╭──

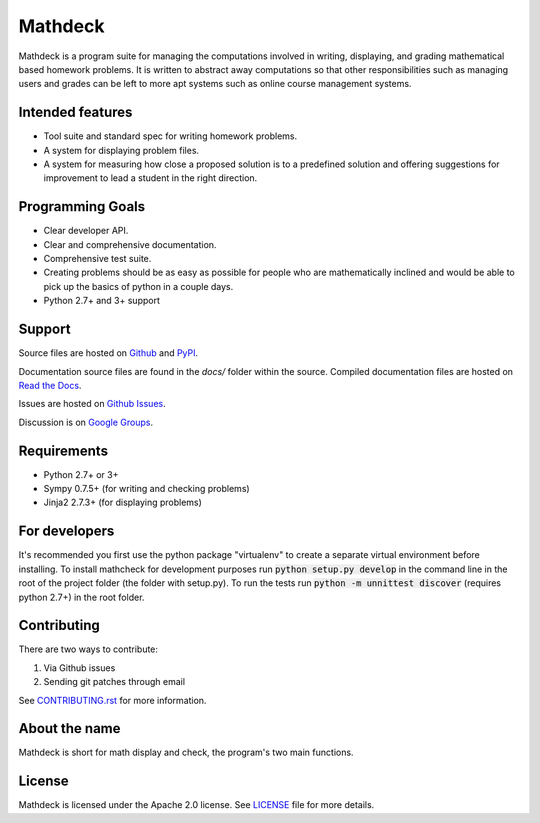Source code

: Mathdeck
========

Mathdeck is a program suite for managing the computations involved in
writing, displaying, and grading mathematical based homework
problems. It is written to abstract away computations so that other
responsibilities such as managing users and grades can be left to more
apt systems such as online course management systems.

Intended features
-----------------

- Tool suite and standard spec for writing homework problems.
- A system for displaying problem files.
- A system for measuring how close a proposed solution is to a predefined
  solution and offering suggestions for improvement to lead a student in
  the right direction.

Programming Goals
-----------------

- Clear developer API.
- Clear and comprehensive documentation.
- Comprehensive test suite.
- Creating problems should be as easy as possible for people who
  are mathematically inclined and would be able to pick up the basics of
  python in a couple days.
- Python 2.7+ and 3+ support

Support
-------

Source files are hosted on `Github <https://github.com/patrickspencer/mathdeck/>`_ and `PyPI <https://pypi.python.org/pypi/mathdeck/>`_.

Documentation source files are found in the `docs/` folder within the source. Compiled documentation files are hosted on `Read the Docs <http://mathdeck.readthedocs.org/>`_.

Issues are hosted on `Github Issues <https://github.com/patrickspencer/mathdeck/issues/>`_.

Discussion is on `Google Groups <https://groups.google.com/d/forum/mathdeck>`_.

Requirements
------------

- Python 2.7+ or 3+
- Sympy 0.7.5+ (for writing and checking problems)
- Jinja2 2.7.3+ (for displaying problems)

For developers
--------------

It's recommended you first use the python package "virtualenv" to create a
separate virtual environment before installing. To install mathcheck for
development purposes run :code:`python setup.py develop` in the command line in
the root of the project folder (the folder with setup.py). To run the tests run
:code:`python -m unnittest discover` (requires python 2.7+) in the root folder.

Contributing
----------

There are two ways to contribute:


#. Via Github issues
#. Sending git patches through email

See `CONTRIBUTING.rst <https://github.com/patrickspencer/mathdeck/blob/master/CONTRIBUTING.rst>`_ for more information.

About the name
--------------

Mathdeck is short for math display and check, the program's two main functions.

License
-------

Mathdeck is licensed under the Apache 2.0 license. See
`LICENSE <https://github.com/patrickspencer/mathdeck/blob/master/LICENSE>`_ file for more details.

╰──

What the task asks:
The records above are to be restated exactly, with all pictures omitted.

Response to this exercise:
Source code

: Mathdeck
========

Mathdeck is a program suite for managing the computations involved in
writing, displaying, and grading mathematical based homework
problems. It is written to abstract away computations so that other
responsibilities such as managing users and grades can be left to more
apt systems such as online course management systems.

Intended features
-----------------

- Tool suite and standard spec for writing homework problems.
- A system for displaying problem files.
- A system for measuring how close a proposed solution is to a predefined
  solution and offering suggestions for improvement to lead a student in
  the right direction.

Programming Goals
-----------------

- Clear developer API.
- Clear and comprehensive documentation.
- Comprehensive test suite.
- Creating problems should be as easy as possible for people who
  are mathematically inclined and would be able to pick up the basics of
  python in a couple days.
- Python 2.7+ and 3+ support

Support
-------

Source files are hosted on `Github <https://github.com/patrickspencer/mathdeck/>`_ and `PyPI <https://pypi.python.org/pypi/mathdeck/>`_.

Documentation source files are found in the `docs/` folder within the source. Compiled documentation files are hosted on `Read the Docs <http://mathdeck.readthedocs.org/>`_.

Issues are hosted on `Github Issues <https://github.com/patrickspencer/mathdeck/issues/>`_.

Discussion is on `Google Groups <https://groups.google.com/d/forum/mathdeck>`_.

Requirements
------------

- Python 2.7+ or 3+
- Sympy 0.7.5+ (for writing and checking problems)
- Jinja2 2.7.3+ (for displaying problems)

For developers
--------------

It's recommended you first use the python package "virtualenv" to create a
separate virtual environment before installing. To install mathcheck for
development purposes run :code:`python setup.py develop` in the command line in
the root of the project folder (the folder with setup.py). To run the tests run
:code:`python -m unnittest discover` (requires python 2.7+) in the root folder.

Contributing
----------

There are two ways to contribute:


#. Via Github issues
#. Sending git patches through email

See `CONTRIBUTING.rst <https://github.com/patrickspencer/mathdeck/blob/master/CONTRIBUTING.rst>`_ for more information.

About the name
--------------

Mathdeck is short for math display and check, the program's two main functions.

License
-------

Mathdeck is licensed under the Apache 2.0 license. See
`LICENSE <https://github.com/patrickspencer/mathdeck/blob/master/LICENSE>`_ file for more details.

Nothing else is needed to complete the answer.